Scraps from the Dumpster appear to support Blair’s claim, showing numerous accounts of grant deeds exchanged for owed interest and principal. “Lender terminating interest for grant deed,” reads one preliminary change of ownership report on May 28, listing HFC as the seller/transferor, and Blair as the buyer/transferee.
As recently as September 10, HFC recorded assignments of deed of trust into Blair’s name with the SLO County Clerk/Recorder.
In June 2007, Atascadero Mayor Mike Brennler asked the district attorney to determine if Gearhart’s violations of local and state building codes were criminal in nature.
Several weeks later, District Attorney Chief Investigator William Hanley told Brennler that prosecutors were declining to further probe Gearhart as his “conduct does not rise to the level of criminal wrongdoing.”
Hanley did not remove himself from the investigation despite his family’s ties to Gearhart. Del Robasciotti, Gearhart’s close friend and Hanley’s brother-in-law, has worked with Gearhart for years. Hanley lives in a house located near that of his father-in-law, Melvyn Robasciotti.

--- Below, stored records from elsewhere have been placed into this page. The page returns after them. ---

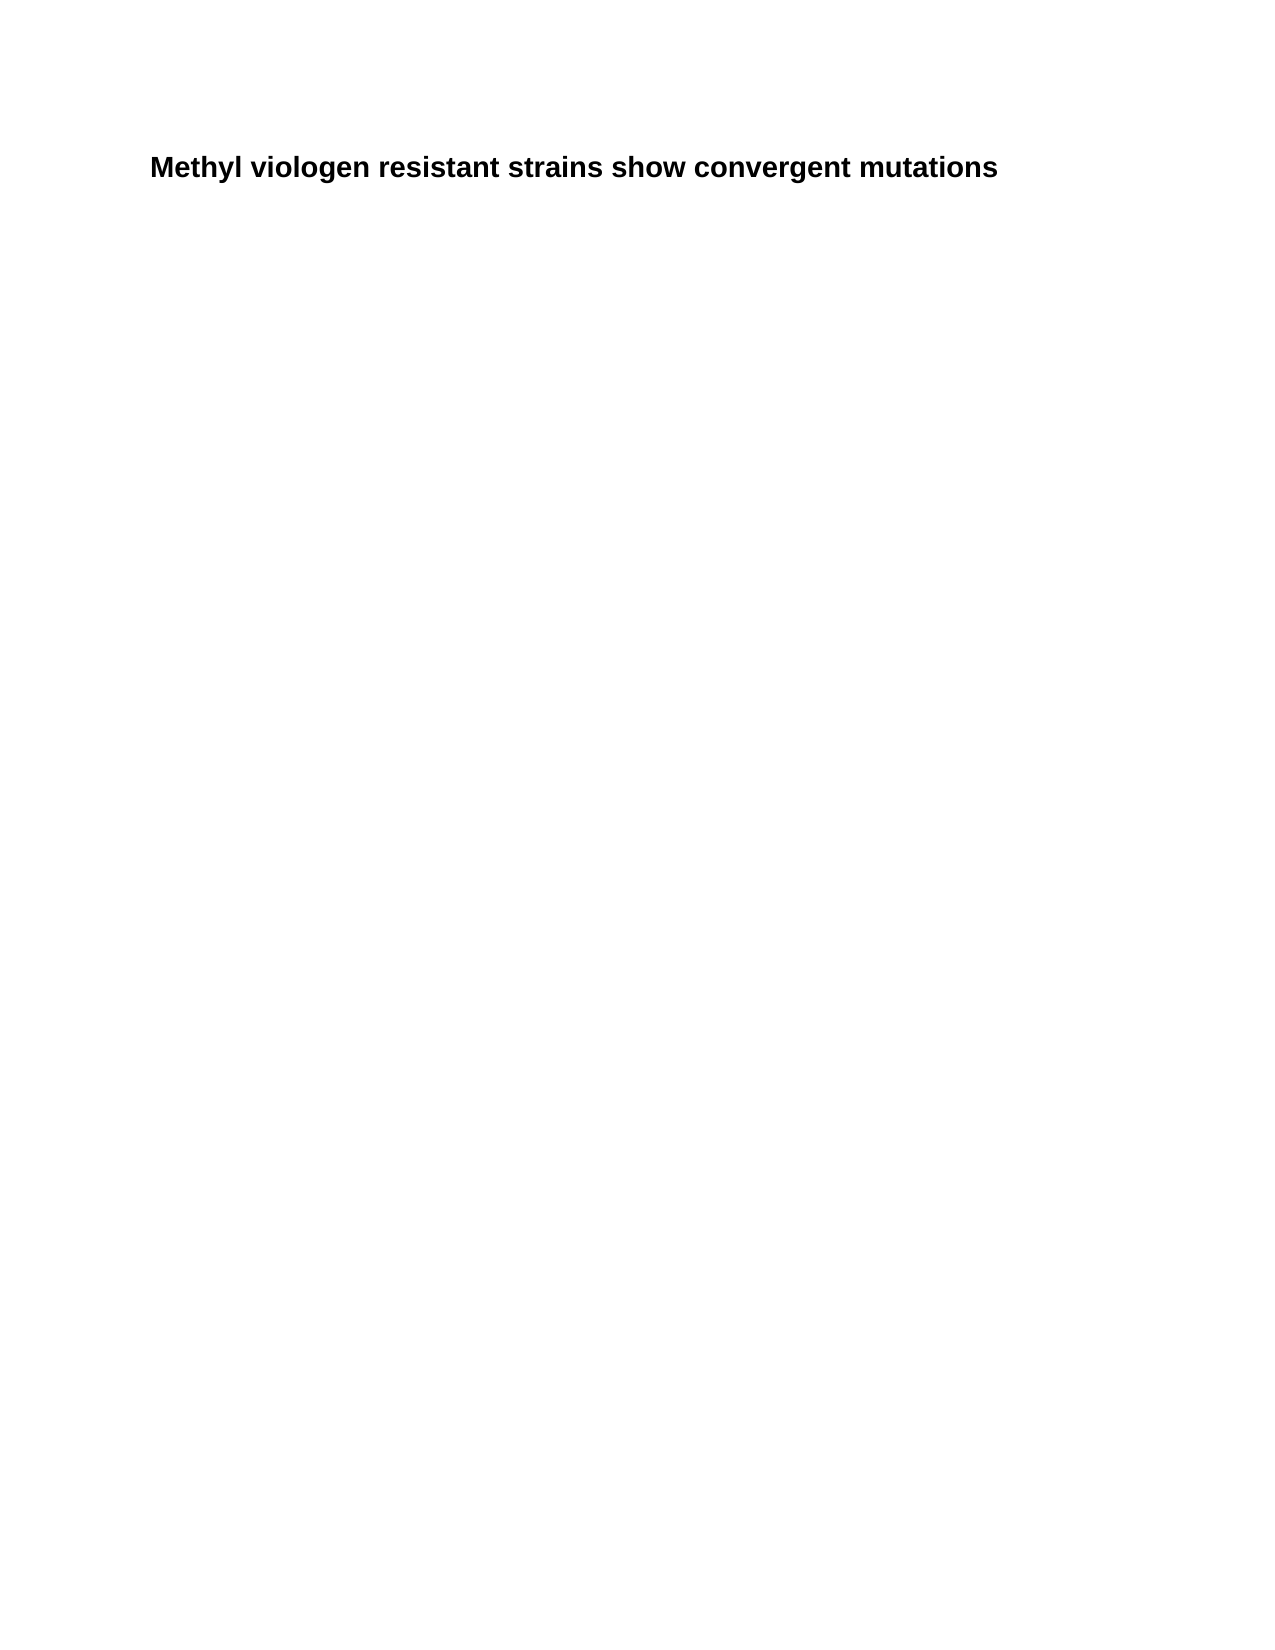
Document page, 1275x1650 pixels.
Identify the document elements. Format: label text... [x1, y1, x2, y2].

subtitle Methyl viologen resistant strains show convergent mutations [150, 150, 1125, 183]
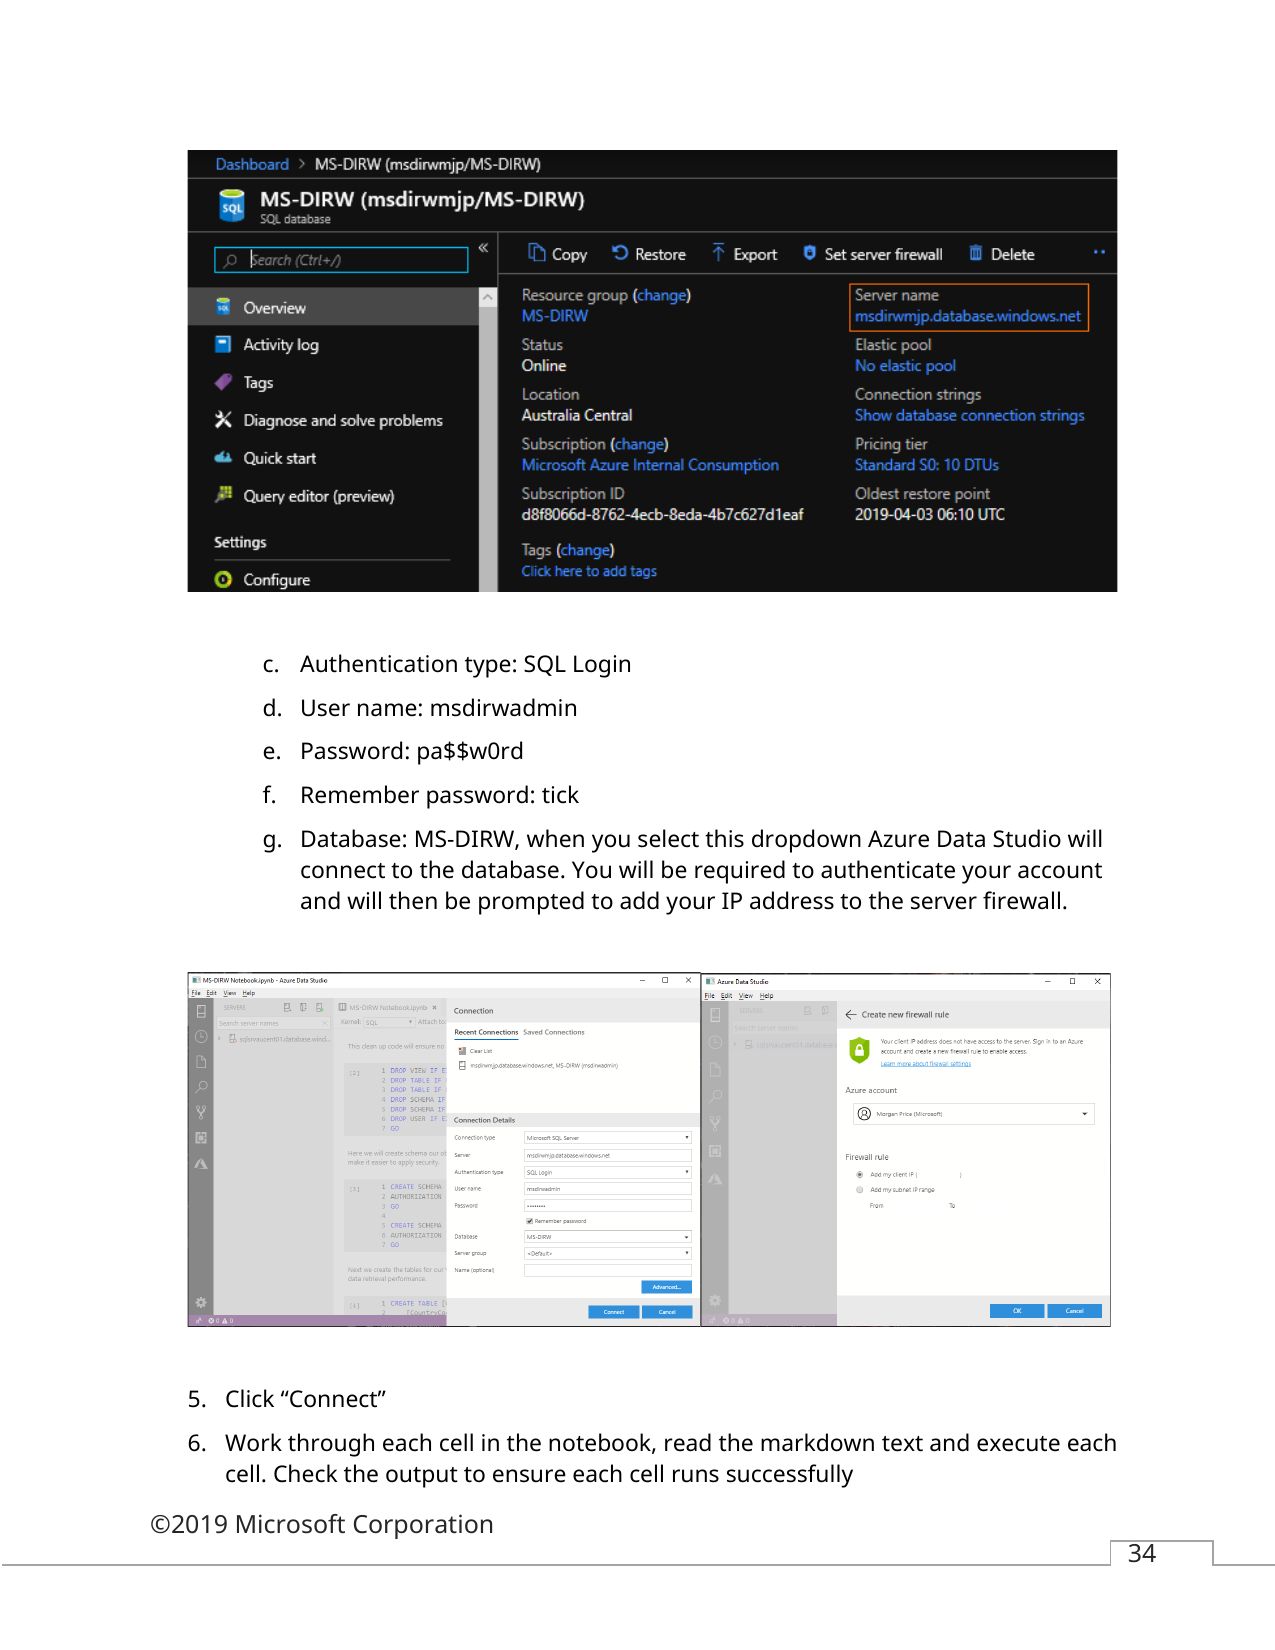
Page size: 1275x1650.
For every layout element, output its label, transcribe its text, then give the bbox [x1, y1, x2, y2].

picture [187, 972, 1111, 1327]
list Click “Connect” [187, 1383, 1125, 1414]
list Database: MS-DIRW, when you select this dropdown Azure Data Studio will connect to the database. You will be required to authenticate your account and will then be prompted to add your IP address to the server firewall. [262, 823, 1125, 916]
list Remember password: tick [262, 779, 1125, 810]
list Authentication type: SQL Login [262, 648, 1125, 679]
list User name: msdirwadmin [262, 691, 1125, 723]
picture [187, 150, 1118, 592]
list Password: pa$$w0rd [262, 735, 1125, 766]
list Work through each cell in the notebook, read the markdown text and execute each cell. Check the output to ensure each cell runs successfully [187, 1427, 1125, 1489]
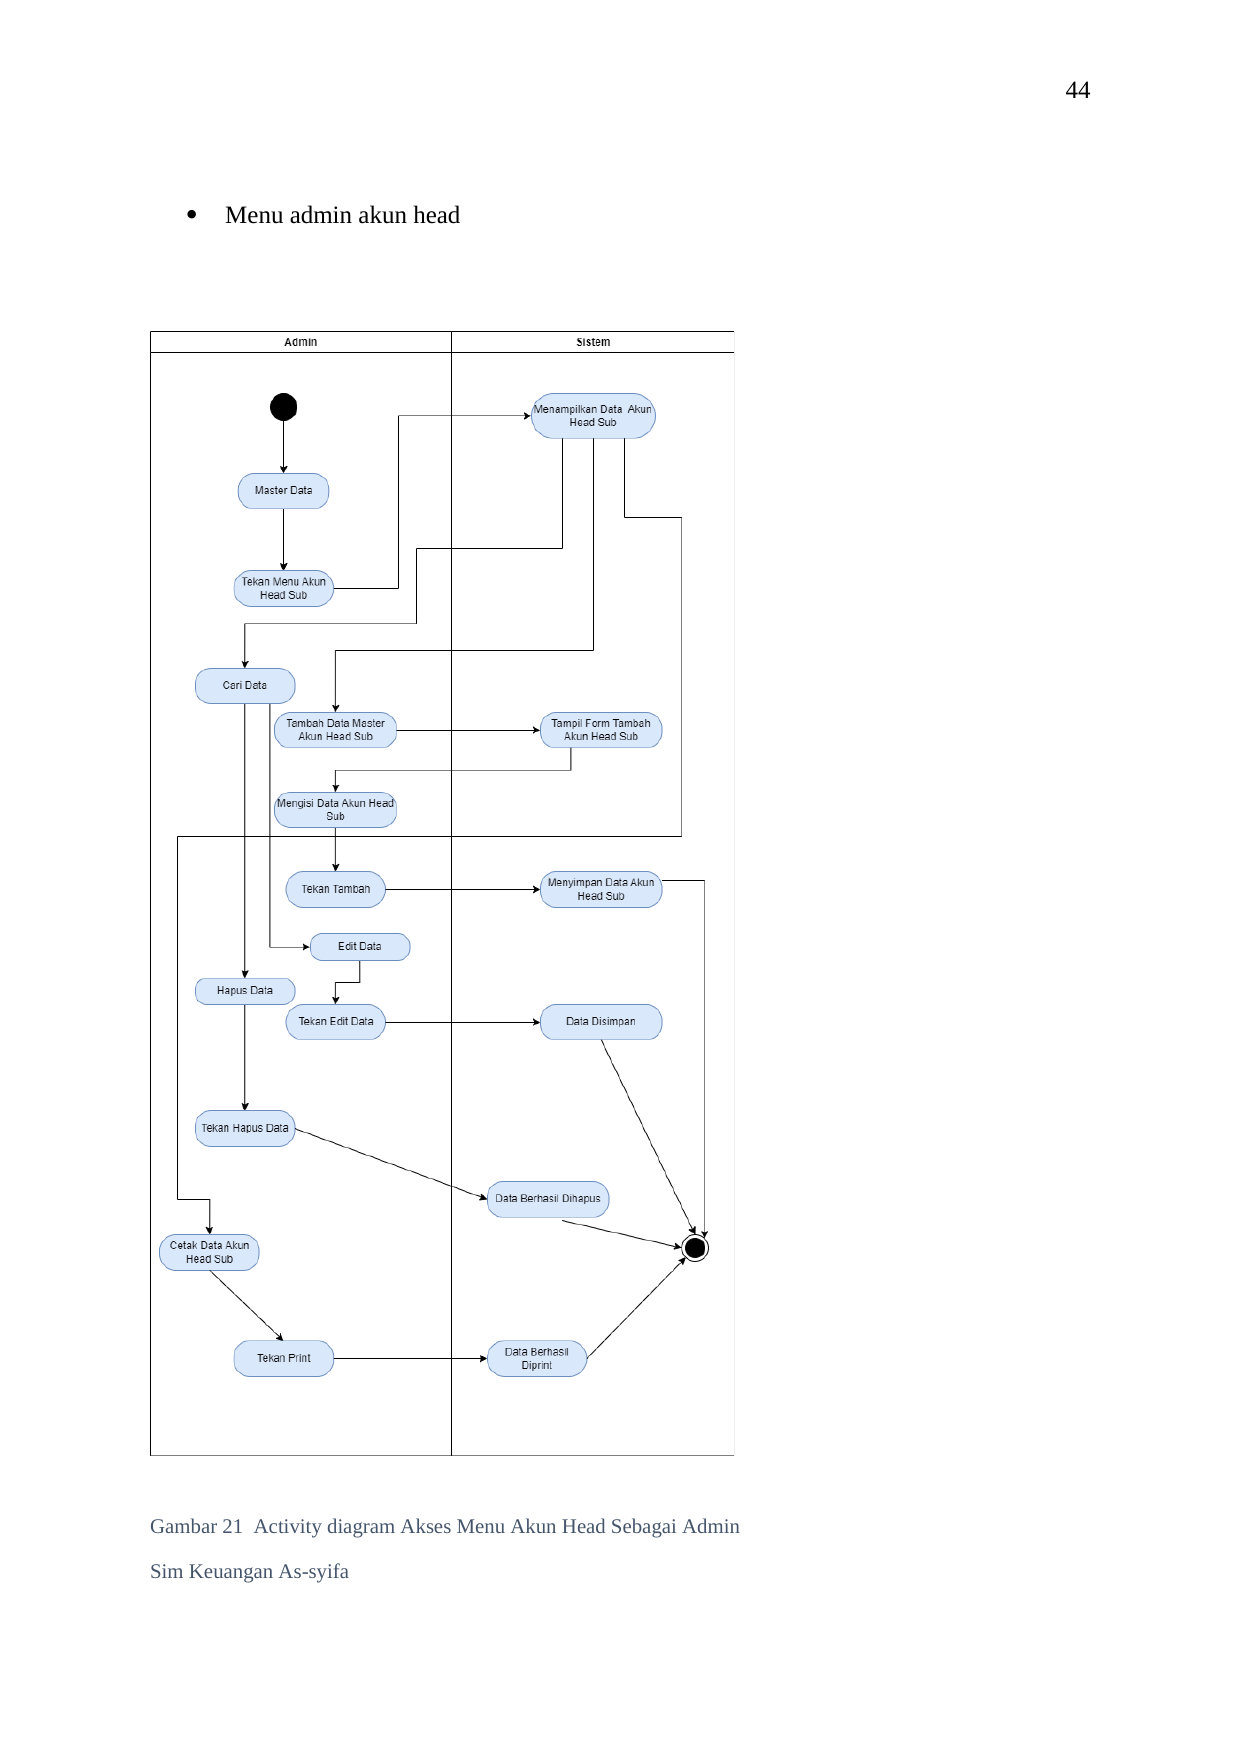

The elder Robasciotti asked Gearhart to rebuild his home after a fire. Gearhart built a new house next to a hillside above a creek. The construction caused a small landslide into a stream with a healthy population of native fish. Three declarations were filed by the Department of Fish and Game regarding the unmitigated damage, and two were filed by the County Planning Department. No further action was taken.
According to records of a subsequent court fight, Hanley and Melvyn Robasciotti trespassed on a neighbor’s property to enlarge and line a small pond in the center of the creek hoping to obtain free water for their lawns. Judge James D. Reams decided Hanley and Robasciotto had established squatter’s rights and awarded the pair two access points to their neighbor’s property.
Del Robasciotti invested in HFC, too; his name is the only one found circled in portions of the Dumpster treasures.
Sources claim Kelly made a partial payoff to Del Robasciotti just last week, with $10,000 in cash, a backhoe, and an array of tools. Del Robasciotti, who did concrete work for Gearhart, confirmed the payment, but he said it was not for work done or related to money he had invested with HFC.
“It was payback for a personal loan I made to Kelly,” Del Robasciotti said. He declined to confirm or deny the exact amount of cash that exchanged hands.